Soal Latihan:
1. Terjemahkan kalimat "Jenis ijin pelayaran dipangkas, dari lima hanya menjadi dua." dari kutipan sumber ke dalam bahasa Inggris.
2. Menurut kutipan sumber, berapa jumlah pelabuhan yang melayani perdagangan luar negeri sebelum dan sesudah ditingkatkan?
3. Salin kembali bagian kutipan sumber yang dimulai dari kata-kata "Liberasi berlanjut pada" dan berakhir setelah "hanya menjadi dua.". Ganti "dipangkas" dengan "dikurangi".

Kutipan Sumber:
......
6. Usaha tally, yaitu kegiatan usaha perhitungan, pengukuran, penimbangan, dan pencatatan
muatan kepentingan pemilik muatan atau pengangkut.
7. Usaha depo peti kemas, yaitu kegiatan usaha penyimpanan, penumpukan, pembersihan,
perbaikan, dan kegiatan lain yang terkait dengan pengurusan peti kemas.

A. Kronologi Ringkas Kebijakan Transportasi Maritim Indonesia


Pada tahun 1985 diterbitkan Instruksi Presiden nomor 4 yang bertujuan
meningkatkan ekspor nonmigas menekan biaya pelayaran dan pelabuhan. Pelabuhan yang
melayani perdagangan luar negeri ditingkatkan jumlahnya secara drastis, dari hanya 4
menjadi 127. Untuk pertamakalinya pengusaha pelayaran Indonesia harus berhadapan
dengan pesaing seperti feeder operator yang mampu menyewakan biaya lebih rendah.
Liberasi berlanjut pada tahun 1988 ketika pemerintah melongarkan proteksi pasar
domestic. Sejak itu, pendirian perusahaan pelayaran tidak lagi disyaratkan memiliki kapal
berbendera Indonesia. Jenis ijin pelayaran dipangkas, dari lima hanya menjadi dua.

4
Perusahaan pelayaran memiliki fleksibilitas lebih besar dalam rute pelayaran dan
penggunaan kapal (bahka penggunaan kapal berbendera asing untuk pelayaran domestic).
Secara de facto , prinsip cabotage tidak lagi diberlakukan.
Pada tahun ini pula diberlakukan keharusan men-scrap kapal tua dan pengadaan
kapal dari galangan dalam negeri. Undang-undang pelayaran nomor 21 tahun 1992,
semakin memperkuat pelonggaran perlindungan tersebut. Berdasarkan UU 21/92
perusahaan asing dapat melakukan usaha patungan dengan perusahaan pelayaran nasional
untuk pelayaran domestic. Melalui Peraturan Pemerintah Nomor 82 tahun 1999,
pemerintah berupaya mengubah kebijakan yang terlalu longgar, dengan menetapkan
kebijakan sebagai berikut:
1. Perusahanaan pelayaran nasional Indonesia harus memiliki minimal satu kapal
berbendera Indonesia, berukuran 175 GT.
......
Data yang Ditampilkan:
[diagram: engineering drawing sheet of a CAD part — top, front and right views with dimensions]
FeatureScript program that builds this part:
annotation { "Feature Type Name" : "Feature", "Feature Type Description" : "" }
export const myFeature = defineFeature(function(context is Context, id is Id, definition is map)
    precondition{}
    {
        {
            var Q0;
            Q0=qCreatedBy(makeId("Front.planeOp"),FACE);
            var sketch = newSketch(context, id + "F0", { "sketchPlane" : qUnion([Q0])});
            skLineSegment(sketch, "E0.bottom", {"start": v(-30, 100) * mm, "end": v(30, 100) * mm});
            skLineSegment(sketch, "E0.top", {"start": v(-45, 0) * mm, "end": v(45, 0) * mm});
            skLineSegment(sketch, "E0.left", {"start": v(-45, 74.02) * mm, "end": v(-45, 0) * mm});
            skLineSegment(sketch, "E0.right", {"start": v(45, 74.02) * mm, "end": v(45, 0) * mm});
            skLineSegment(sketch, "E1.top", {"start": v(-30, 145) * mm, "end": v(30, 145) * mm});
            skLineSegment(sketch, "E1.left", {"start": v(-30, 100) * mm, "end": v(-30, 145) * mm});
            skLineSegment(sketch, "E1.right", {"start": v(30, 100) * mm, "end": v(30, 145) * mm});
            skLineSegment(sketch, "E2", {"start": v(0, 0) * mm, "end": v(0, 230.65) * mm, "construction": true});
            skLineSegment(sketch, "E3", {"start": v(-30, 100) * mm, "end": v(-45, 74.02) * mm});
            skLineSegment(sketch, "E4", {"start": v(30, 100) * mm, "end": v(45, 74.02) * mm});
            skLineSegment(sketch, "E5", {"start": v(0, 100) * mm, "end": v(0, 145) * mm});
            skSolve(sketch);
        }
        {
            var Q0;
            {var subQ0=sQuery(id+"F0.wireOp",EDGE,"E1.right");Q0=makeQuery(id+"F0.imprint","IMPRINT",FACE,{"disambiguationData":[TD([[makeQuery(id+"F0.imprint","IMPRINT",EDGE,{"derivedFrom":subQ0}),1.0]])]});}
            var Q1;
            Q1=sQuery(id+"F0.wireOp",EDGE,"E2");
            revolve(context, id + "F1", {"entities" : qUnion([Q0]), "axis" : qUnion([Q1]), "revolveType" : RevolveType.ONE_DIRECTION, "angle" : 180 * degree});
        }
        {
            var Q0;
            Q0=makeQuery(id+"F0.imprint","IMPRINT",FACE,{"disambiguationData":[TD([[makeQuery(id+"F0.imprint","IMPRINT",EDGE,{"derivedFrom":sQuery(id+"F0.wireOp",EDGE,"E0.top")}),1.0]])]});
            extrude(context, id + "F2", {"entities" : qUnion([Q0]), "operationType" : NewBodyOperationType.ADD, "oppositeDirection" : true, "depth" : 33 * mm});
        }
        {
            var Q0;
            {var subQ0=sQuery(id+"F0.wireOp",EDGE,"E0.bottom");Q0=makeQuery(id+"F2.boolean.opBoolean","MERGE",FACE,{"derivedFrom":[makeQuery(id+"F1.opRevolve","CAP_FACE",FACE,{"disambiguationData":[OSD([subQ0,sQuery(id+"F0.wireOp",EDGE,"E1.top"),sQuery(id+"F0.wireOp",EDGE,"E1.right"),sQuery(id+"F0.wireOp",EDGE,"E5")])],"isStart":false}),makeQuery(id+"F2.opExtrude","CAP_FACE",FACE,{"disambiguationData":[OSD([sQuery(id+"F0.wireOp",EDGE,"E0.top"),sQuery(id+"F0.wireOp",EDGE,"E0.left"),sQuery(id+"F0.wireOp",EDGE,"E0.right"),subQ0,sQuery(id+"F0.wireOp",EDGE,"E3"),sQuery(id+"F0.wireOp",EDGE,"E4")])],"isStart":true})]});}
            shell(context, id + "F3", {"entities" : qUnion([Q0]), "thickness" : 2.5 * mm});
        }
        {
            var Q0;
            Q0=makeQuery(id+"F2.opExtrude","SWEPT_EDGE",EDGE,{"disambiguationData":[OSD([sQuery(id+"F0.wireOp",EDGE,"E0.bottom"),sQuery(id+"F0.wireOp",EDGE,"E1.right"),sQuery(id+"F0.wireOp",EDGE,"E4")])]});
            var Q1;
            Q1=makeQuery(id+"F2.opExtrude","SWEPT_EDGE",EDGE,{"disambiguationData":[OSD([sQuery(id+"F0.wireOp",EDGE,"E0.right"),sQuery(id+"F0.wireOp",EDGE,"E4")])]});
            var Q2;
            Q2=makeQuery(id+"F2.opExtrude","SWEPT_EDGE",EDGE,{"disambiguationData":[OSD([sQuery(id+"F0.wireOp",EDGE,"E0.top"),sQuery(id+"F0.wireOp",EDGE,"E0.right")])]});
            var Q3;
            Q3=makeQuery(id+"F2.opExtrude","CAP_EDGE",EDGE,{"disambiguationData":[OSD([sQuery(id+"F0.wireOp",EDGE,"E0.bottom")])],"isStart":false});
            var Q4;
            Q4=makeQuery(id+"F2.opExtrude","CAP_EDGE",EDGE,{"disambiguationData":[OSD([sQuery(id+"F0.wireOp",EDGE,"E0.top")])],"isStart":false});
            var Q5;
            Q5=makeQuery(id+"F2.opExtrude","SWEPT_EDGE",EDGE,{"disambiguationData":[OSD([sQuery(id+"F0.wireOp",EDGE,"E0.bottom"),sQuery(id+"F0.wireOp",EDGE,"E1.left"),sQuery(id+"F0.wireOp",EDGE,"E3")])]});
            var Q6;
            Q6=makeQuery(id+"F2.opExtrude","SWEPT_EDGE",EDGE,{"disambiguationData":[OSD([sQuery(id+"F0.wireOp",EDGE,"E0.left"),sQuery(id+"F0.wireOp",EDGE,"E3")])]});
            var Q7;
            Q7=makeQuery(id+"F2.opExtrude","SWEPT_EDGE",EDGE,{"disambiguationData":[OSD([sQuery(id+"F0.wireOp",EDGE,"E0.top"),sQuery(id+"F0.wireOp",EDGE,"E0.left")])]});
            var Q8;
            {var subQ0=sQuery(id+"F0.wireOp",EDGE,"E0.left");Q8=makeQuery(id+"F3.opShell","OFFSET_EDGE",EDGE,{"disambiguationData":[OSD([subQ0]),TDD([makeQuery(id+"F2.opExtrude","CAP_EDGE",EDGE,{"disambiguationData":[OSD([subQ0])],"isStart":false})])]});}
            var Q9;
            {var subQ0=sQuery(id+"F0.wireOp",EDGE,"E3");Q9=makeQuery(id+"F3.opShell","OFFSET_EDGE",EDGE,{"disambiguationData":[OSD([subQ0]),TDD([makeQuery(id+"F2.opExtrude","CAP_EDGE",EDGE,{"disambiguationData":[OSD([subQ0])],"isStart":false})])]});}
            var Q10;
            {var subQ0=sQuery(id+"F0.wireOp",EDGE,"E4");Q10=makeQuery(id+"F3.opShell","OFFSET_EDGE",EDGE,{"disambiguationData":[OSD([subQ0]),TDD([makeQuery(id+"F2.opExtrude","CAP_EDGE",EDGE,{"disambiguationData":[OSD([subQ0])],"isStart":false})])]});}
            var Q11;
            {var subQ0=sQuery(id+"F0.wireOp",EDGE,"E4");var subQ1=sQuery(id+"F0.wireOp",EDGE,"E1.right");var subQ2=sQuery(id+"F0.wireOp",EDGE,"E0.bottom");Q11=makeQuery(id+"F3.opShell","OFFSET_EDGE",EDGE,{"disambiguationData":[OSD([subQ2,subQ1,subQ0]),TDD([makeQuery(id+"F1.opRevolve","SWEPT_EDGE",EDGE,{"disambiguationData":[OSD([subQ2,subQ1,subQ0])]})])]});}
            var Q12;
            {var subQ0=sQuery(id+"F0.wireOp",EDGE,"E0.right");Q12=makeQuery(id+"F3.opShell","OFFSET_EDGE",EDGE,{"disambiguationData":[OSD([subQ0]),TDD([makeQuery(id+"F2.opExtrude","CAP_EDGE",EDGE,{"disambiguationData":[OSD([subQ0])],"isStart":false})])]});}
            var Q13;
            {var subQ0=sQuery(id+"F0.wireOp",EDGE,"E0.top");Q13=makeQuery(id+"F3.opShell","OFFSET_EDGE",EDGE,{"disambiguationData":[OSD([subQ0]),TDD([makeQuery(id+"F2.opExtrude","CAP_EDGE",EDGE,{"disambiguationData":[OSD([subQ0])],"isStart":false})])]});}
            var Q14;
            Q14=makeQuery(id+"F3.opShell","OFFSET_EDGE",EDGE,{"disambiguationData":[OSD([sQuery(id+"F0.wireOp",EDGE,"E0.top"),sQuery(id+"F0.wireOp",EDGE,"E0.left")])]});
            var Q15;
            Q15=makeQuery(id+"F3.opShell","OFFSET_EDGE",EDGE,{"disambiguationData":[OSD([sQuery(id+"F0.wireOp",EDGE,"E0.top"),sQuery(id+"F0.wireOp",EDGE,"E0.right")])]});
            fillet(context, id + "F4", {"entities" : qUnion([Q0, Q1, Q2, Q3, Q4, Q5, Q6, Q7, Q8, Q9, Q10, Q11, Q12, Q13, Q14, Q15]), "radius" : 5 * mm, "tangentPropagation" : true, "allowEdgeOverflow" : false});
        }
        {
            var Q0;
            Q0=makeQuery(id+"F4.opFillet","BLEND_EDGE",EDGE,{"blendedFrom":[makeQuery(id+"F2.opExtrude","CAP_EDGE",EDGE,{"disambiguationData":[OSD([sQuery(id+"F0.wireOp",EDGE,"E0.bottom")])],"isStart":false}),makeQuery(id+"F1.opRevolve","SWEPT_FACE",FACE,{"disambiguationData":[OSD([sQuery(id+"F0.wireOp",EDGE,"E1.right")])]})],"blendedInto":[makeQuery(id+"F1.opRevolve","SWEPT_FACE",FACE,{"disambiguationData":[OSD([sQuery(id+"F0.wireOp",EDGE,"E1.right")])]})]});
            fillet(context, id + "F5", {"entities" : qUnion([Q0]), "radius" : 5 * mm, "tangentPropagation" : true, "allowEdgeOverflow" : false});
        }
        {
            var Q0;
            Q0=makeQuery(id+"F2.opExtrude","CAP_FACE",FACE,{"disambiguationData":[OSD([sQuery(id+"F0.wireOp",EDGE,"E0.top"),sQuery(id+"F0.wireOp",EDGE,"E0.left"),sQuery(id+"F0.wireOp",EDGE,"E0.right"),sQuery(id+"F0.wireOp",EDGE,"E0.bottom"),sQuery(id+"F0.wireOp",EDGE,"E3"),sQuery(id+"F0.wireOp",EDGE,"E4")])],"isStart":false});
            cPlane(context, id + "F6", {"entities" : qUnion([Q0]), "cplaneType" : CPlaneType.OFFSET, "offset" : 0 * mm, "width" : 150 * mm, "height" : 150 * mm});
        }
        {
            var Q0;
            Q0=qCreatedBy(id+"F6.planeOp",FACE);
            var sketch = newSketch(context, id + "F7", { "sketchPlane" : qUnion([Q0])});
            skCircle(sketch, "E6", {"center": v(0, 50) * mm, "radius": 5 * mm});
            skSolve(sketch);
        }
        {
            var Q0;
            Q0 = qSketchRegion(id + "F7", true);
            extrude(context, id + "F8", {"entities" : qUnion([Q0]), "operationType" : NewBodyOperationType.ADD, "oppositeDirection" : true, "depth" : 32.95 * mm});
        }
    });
......
Kunci Jawaban:
1. The types of shipping licenses were cut from five to only two.

2. Jumlahnya ditingkatkan dari hanya 4 menjadi 127 pelabuhan.

3.
Liberasi berlanjut pada tahun 1988 ketika pemerintah melongarkan proteksi pasar
domestic. Sejak itu, pendirian perusahaan pelayaran tidak lagi disyaratkan memiliki kapal
berbendera Indonesia. Jenis ijin pelayaran dikurangi, dari lima hanya menjadi dua.